Friday, April 29, 2016

the last book I ever read (Kim Gordon's Girl in a Band: A Memoir, excerpt two)

from Girl in a Band: A Memoir by Kim Gordon:

Jackie still lives in Malibu. Her husband, Bill, is dead. Maxie and her son, Mike, still live in Santa Cruz, but most of the others, including my parents, are gone. In the late 1980s, a short while after my dad stopped working, he was diagnosed with Parkinson’s. His basic neurological functions began to leave him, one after another. At some point, my mom really wasn’t able to take care of him by herself, and she made it clear he’d be better off—in fact, it was his job and his responsibility to do so, she told him—if he went into a nursing home, which he did. My mom was tough and pragmatic, though in fairness to her, she didn’t have the money to pay for the twenty-four-hour nursing staff his condition required.

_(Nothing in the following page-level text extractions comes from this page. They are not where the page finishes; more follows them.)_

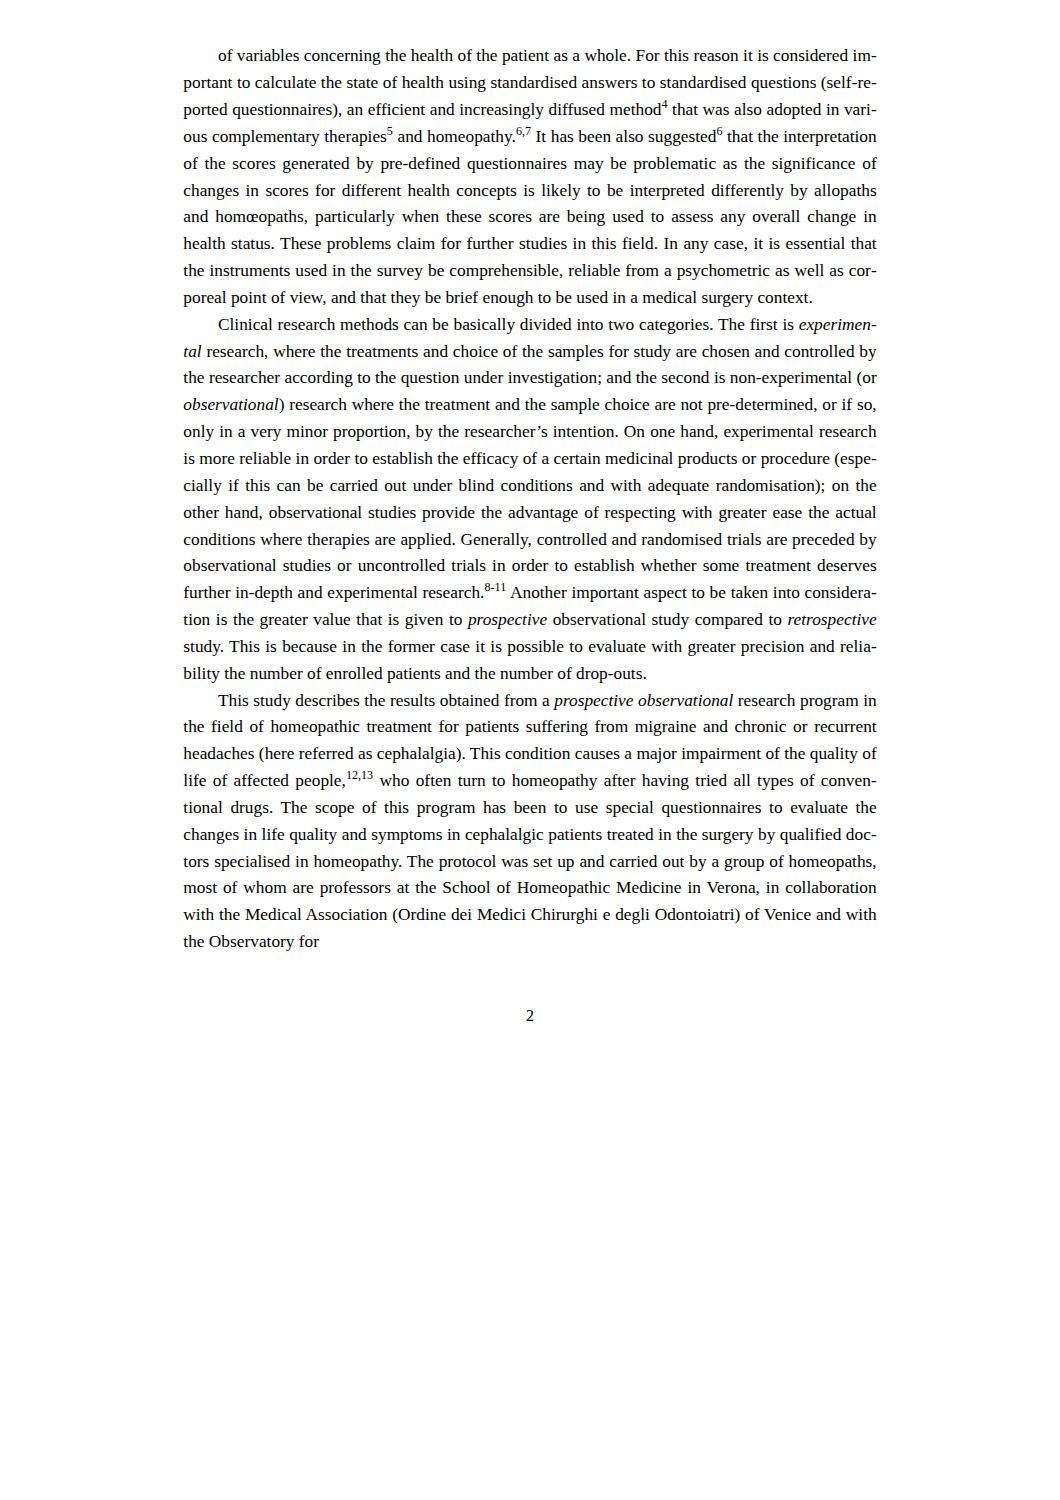of variables concerning the health of the patient as a whole. For this reason it is considered important to calculate the state of health using standardised answers to standardised questions (self-reported questionnaires), an efficient and increasingly diffused method4 that was also adopted in various complementary therapies5 and homeopathy.6,7 It has been also suggested6 that the interpretation of the scores generated by pre-defined questionnaires may be problematic as the significance of changes in scores for different health concepts is likely to be interpreted differently by allopaths and homœopaths, particularly when these scores are being used to assess any overall change in health status. These problems claim for further studies in this field. In any case, it is essential that the instruments used in the survey be comprehensible, reliable from a psychometric as well as corporeal point of view, and that they be brief enough to be used in a medical surgery context.
Clinical research methods can be basically divided into two categories. The first is experimental research, where the treatments and choice of the samples for study are chosen and controlled by the researcher according to the question under investigation; and the second is non-experimental (or observational) research where the treatment and the sample choice are not pre-determined, or if so, only in a very minor proportion, by the researcher’s intention. On one hand, experimental research is more reliable in order to establish the efficacy of a certain medicinal products or procedure (especially if this can be carried out under blind conditions and with adequate randomisation); on the other hand, observational studies provide the advantage of respecting with greater ease the actual conditions where therapies are applied. Generally, controlled and randomised trials are preceded by observational studies or uncontrolled trials in order to establish whether some treatment deserves further in-depth and experimental research.8-11 Another important aspect to be taken into consideration is the greater value that is given to prospective observational study compared to retrospective study. This is because in the former case it is possible to evaluate with greater precision and reliability the number of enrolled patients and the number of drop-outs.
This study describes the results obtained from a prospective observational research program in the field of homeopathic treatment for patients suffering from migraine and chronic or recurrent headaches (here referred as cephalalgia). This condition causes a major impairment of the quality of life of affected people,12,13 who often turn to homeopathy after having tried all types of conventional drugs. The scope of this program has been to use special questionnaires to evaluate the changes in life quality and symptoms in cephalalgic patients treated in the surgery by qualified doctors specialised in homeopathy. The protocol was set up and carried out by a group of homeopaths, most of whom are professors at the School of Homeopathic Medicine in Verona, in collaboration with the Medical Association (Ordine dei Medici Chirurghi e degli Odontoiatri) of Venice and with the Observatory for
2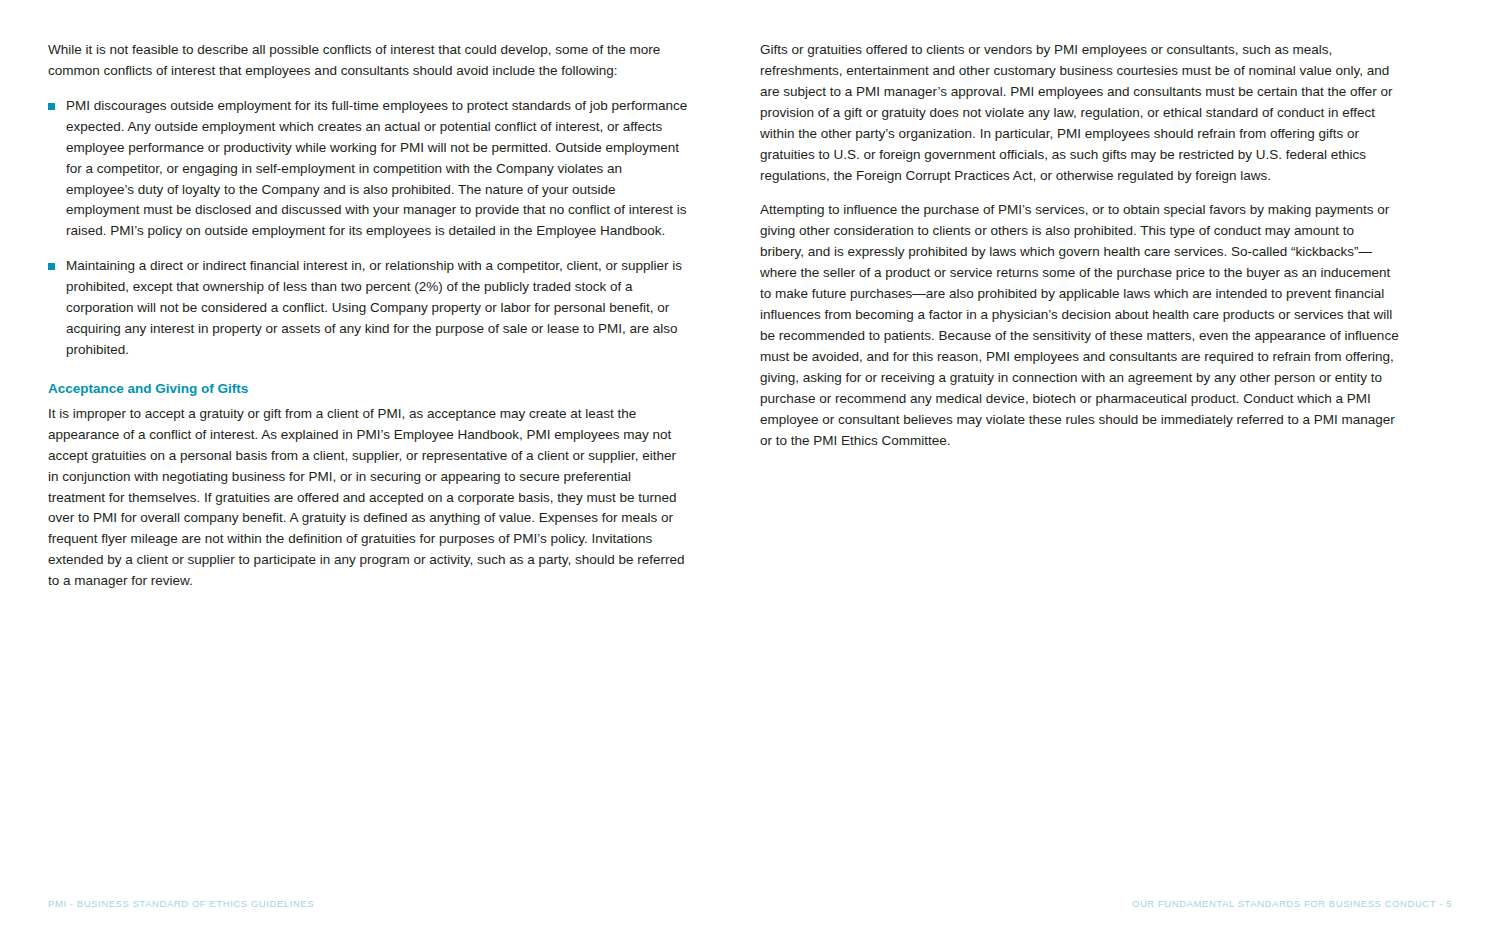While it is not feasible to describe all possible conflicts of interest that could develop, some of the more common conflicts of interest that employees and consultants should avoid include the following:
PMI discourages outside employment for its full-time employees to protect standards of job performance expected. Any outside employment which creates an actual or potential conflict of interest, or affects employee performance or productivity while working for PMI will not be permitted. Outside employment for a competitor, or engaging in self-employment in competition with the Company violates an employee’s duty of loyalty to the Company and is also prohibited. The nature of your outside employment must be disclosed and discussed with your manager to provide that no conflict of interest is raised. PMI’s policy on outside employment for its employees is detailed in the Employee Handbook.
Maintaining a direct or indirect financial interest in, or relationship with a competitor, client, or supplier is prohibited, except that ownership of less than two percent (2%) of the publicly traded stock of a corporation will not be considered a conflict. Using Company property or labor for personal benefit, or acquiring any interest in property or assets of any kind for the purpose of sale or lease to PMI, are also prohibited.
Acceptance and Giving of Gifts
It is improper to accept a gratuity or gift from a client of PMI, as acceptance may create at least the appearance of a conflict of interest. As explained in PMI’s Employee Handbook, PMI employees may not accept gratuities on a personal basis from a client, supplier, or representative of a client or supplier, either in conjunction with negotiating business for PMI, or in securing or appearing to secure preferential treatment for themselves. If gratuities are offered and accepted on a corporate basis, they must be turned over to PMI for overall company benefit. A gratuity is defined as anything of value. Expenses for meals or frequent flyer mileage are not within the definition of gratuities for purposes of PMI’s policy. Invitations extended by a client or supplier to participate in any program or activity, such as a party, should be referred to a manager for review.
Gifts or gratuities offered to clients or vendors by PMI employees or consultants, such as meals, refreshments, entertainment and other customary business courtesies must be of nominal value only, and are subject to a PMI manager’s approval. PMI employees and consultants must be certain that the offer or provision of a gift or gratuity does not violate any law, regulation, or ethical standard of conduct in effect within the other party’s organization. In particular, PMI employees should refrain from offering gifts or gratuities to U.S. or foreign government officials, as such gifts may be restricted by U.S. federal ethics regulations, the Foreign Corrupt Practices Act, or otherwise regulated by foreign laws.
Attempting to influence the purchase of PMI’s services, or to obtain special favors by making payments or giving other consideration to clients or others is also prohibited. This type of conduct may amount to bribery, and is expressly prohibited by laws which govern health care services. So-called “kickbacks”—where the seller of a product or service returns some of the purchase price to the buyer as an inducement to make future purchases—are also prohibited by applicable laws which are intended to prevent financial influences from becoming a factor in a physician’s decision about health care products or services that will be recommended to patients. Because of the sensitivity of these matters, even the appearance of influence must be avoided, and for this reason, PMI employees and consultants are required to refrain from offering, giving, asking for or receiving a gratuity in connection with an agreement by any other person or entity to purchase or recommend any medical device, biotech or pharmaceutical product. Conduct which a PMI employee or consultant believes may violate these rules should be immediately referred to a PMI manager or to the PMI Ethics Committee.
PMI - Business Standard of Ethics Guidelines
Our Fundamental Standards for Business Conduct - 5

It wasn’t the Parkinson’s that killed him. It was the nursing home, where he contracted pneumonia, and then the hospital. A nurse, an old-timer who should have known better, inserted a feeding tube down the wrong pipe. But my family never sued the hospital, as by that point my dad’s Parkinson’s was so advanced it had taken away most of the person we all remembered anyway. In the year before he died, I remember how he never complained. I’m sure he missed doing things like cooking, and tending to his tomatoes, and playing with his custom-made smokers. I missed the father who’d given me a book of Emily Dickinson poems, sweetly inscribed, for my sixteenth birthday, even though I found Dickinson corny. I missed the man who took me to lunch at the UCLA faculty center, introducing me proudly to the people he worked with, making me so happy in return that he was my dad. During his last year I mostly remember his docility, his sweetness, his acceptance of what was ahead.